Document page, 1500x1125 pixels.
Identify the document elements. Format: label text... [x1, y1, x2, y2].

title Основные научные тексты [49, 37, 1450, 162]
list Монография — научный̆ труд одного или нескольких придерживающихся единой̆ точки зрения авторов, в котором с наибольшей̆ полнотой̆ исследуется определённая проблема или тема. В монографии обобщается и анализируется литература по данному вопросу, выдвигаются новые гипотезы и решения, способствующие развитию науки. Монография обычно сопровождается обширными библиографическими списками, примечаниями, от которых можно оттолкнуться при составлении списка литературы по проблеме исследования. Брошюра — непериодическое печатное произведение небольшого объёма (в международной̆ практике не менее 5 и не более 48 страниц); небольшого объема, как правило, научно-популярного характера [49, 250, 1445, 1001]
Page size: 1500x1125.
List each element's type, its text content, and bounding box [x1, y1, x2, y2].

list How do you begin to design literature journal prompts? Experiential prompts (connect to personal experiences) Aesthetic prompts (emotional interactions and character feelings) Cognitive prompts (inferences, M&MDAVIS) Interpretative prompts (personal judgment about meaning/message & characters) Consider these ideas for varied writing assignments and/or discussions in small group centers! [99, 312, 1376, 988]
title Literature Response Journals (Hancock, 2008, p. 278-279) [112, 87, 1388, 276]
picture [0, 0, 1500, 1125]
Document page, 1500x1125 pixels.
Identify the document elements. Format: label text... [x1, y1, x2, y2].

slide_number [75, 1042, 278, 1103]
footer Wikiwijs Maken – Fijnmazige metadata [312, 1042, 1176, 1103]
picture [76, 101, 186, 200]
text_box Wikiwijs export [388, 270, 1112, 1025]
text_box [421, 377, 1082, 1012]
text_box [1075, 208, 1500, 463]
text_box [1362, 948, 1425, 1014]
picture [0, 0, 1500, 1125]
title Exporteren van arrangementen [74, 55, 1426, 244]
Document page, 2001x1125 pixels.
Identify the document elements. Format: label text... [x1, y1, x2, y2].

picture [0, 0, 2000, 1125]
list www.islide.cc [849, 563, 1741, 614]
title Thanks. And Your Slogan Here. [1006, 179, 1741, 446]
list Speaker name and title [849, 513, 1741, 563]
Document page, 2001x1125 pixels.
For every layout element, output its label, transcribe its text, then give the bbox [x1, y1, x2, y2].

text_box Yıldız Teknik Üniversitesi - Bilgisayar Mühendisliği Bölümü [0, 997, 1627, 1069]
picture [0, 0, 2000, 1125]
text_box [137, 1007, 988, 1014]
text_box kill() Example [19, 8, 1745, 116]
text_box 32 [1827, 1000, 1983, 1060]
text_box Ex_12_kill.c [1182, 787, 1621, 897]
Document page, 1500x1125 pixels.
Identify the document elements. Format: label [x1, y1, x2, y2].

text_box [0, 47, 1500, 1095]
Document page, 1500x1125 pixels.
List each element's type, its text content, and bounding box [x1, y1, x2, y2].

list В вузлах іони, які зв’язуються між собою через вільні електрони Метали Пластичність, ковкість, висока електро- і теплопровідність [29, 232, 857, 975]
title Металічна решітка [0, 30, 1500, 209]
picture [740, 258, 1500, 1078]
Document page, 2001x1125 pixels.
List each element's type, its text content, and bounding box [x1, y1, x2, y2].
━━━━━━━━━━━━━━━━━━━━━━━━━━━━━━
§ What the task requires: Extract all of the data above without altering anything.

§ Answer below:
Document page, 1500x1125 pixels.
Identify the document elements. Format: label text... [x1, y1, x2, y2].

title Основные научные тексты [49, 37, 1450, 162]
list Монография — научный̆ труд одного или нескольких придерживающихся единой̆ точки зрения авторов, в котором с наибольшей̆ полнотой̆ исследуется определённая проблема или тема. В монографии обобщается и анализируется литература по данному вопросу, выдвигаются новые гипотезы и решения, способствующие развитию науки. Монография обычно сопровождается обширными библиографическими списками, примечаниями, от которых можно оттолкнуться при составлении списка литературы по проблеме исследования. Брошюра — непериодическое печатное произведение небольшого объёма (в международной̆ практике не менее 5 и не более 48 страниц); небольшого объема, как правило, научно-популярного характера [49, 250, 1445, 1001]
Page size: 1500x1125.
List each element's type, its text content, and bounding box [x1, y1, x2, y2].

list How do you begin to design literature journal prompts? Experiential prompts (connect to personal experiences) Aesthetic prompts (emotional interactions and character feelings) Cognitive prompts (inferences, M&MDAVIS) Interpretative prompts (personal judgment about meaning/message & characters) Consider these ideas for varied writing assignments and/or discussions in small group centers! [99, 312, 1376, 988]
title Literature Response Journals (Hancock, 2008, p. 278-279) [112, 87, 1388, 276]
picture [0, 0, 1500, 1125]
Document page, 1500x1125 pixels.
Identify the document elements. Format: label text... [x1, y1, x2, y2].

slide_number [75, 1042, 278, 1103]
footer Wikiwijs Maken – Fijnmazige metadata [312, 1042, 1176, 1103]
picture [76, 101, 186, 200]
text_box Wikiwijs export [388, 270, 1112, 1025]
text_box [421, 377, 1082, 1012]
text_box [1075, 208, 1500, 463]
text_box [1362, 948, 1425, 1014]
picture [0, 0, 1500, 1125]
title Exporteren van arrangementen [74, 55, 1426, 244]
Document page, 2001x1125 pixels.
Identify the document elements. Format: label text... [x1, y1, x2, y2].

picture [0, 0, 2000, 1125]
list www.islide.cc [849, 563, 1741, 614]
title Thanks. And Your Slogan Here. [1006, 179, 1741, 446]
list Speaker name and title [849, 513, 1741, 563]
Document page, 2001x1125 pixels.
For every layout element, output its label, transcribe its text, then give the bbox [x1, y1, x2, y2].

text_box Yıldız Teknik Üniversitesi - Bilgisayar Mühendisliği Bölümü [0, 997, 1627, 1069]
picture [0, 0, 2000, 1125]
text_box [137, 1007, 988, 1014]
text_box kill() Example [19, 8, 1745, 116]
text_box 32 [1827, 1000, 1983, 1060]
text_box Ex_12_kill.c [1182, 787, 1621, 897]
Document page, 1500x1125 pixels.
Identify the document elements. Format: label [x1, y1, x2, y2].

text_box [0, 47, 1500, 1095]
Document page, 1500x1125 pixels.
List each element's type, its text content, and bounding box [x1, y1, x2, y2].

list В вузлах іони, які зв’язуються між собою через вільні електрони Метали Пластичність, ковкість, висока електро- і теплопровідність [29, 232, 857, 975]
title Металічна решітка [0, 30, 1500, 209]
picture [740, 258, 1500, 1078]
Document page, 2001x1125 pixels.
List each element's type, its text content, and bounding box [x1, y1, x2, y2].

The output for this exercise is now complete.